╭─ EXCERPT TO READ

A Man of Two Faces: A Memoir, A History, A Memorial by Viet Thanh Nguyen

I thought of Virginia Woolf when 92NY (formerly the 92nd Street Y) called off an event featuring Viet Thanh Nguyen last week because he had joined hundreds of other artists in signing an open letter in the London Review of Books that called for an immediate ceasefire and was highly critical of Israel. (Some staff members of 92NY’s Unterberg Poetry Center, where Nguyen was scheduled to appear, resigned in protest.)

Tugged at by historical paradox and personal history, memory is, for Nguyen, never a single thread and is often a political statement, and in A Man of Two Faces, his ineluctable new memoir, he does a dazzling job of embedding Woolf among the many ambiguities he has confronted over his career, beginning with his first novel, The Sympathizer, for which he won a Pulitzer Prize. Woolf, he writes—the East India Company up her family tree—afforded “that room of her own through five hundred pounds a year willed to her by an aunt in Bombay.”

╰─

# STATED TASK 1
In the review excerpt:
(a) Which organization called off an event featuring Nguyen?
(b) In what publication did the open letter he signed appear?
(c) For which novel did Nguyen win a Pulitzer Prize?
# STATED TASK 2
Retype the part of the review excerpt starting with "I thought of" and going on through "resigned in protest.)".
You won't need the items for anything here.

╭─ MATERIAL SUPPLIED

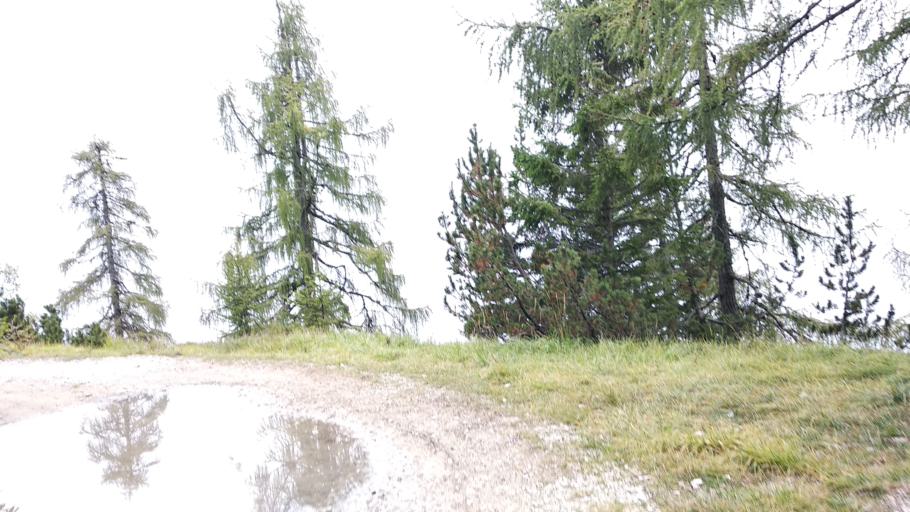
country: IT
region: Trentino-Alto Adige
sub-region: Provincia di Trento
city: Borgo
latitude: 45.9664
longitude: 11.4380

╰─

# SOLUTION 1
(a) 92NY (formerly the 92nd Street Y)
(b) The London Review of Books
(c) The Sympathizer

# SOLUTION 2
I thought of Virginia Woolf when 92NY (formerly the 92nd Street Y) called off an event featuring Viet Thanh Nguyen last week because he had joined hundreds of other artists in signing an open letter in the London Review of Books that called for an immediate ceasefire and was highly critical of Israel. (Some staff members of 92NY’s Unterberg Poetry Center, where Nguyen was scheduled to appear, resigned in protest.)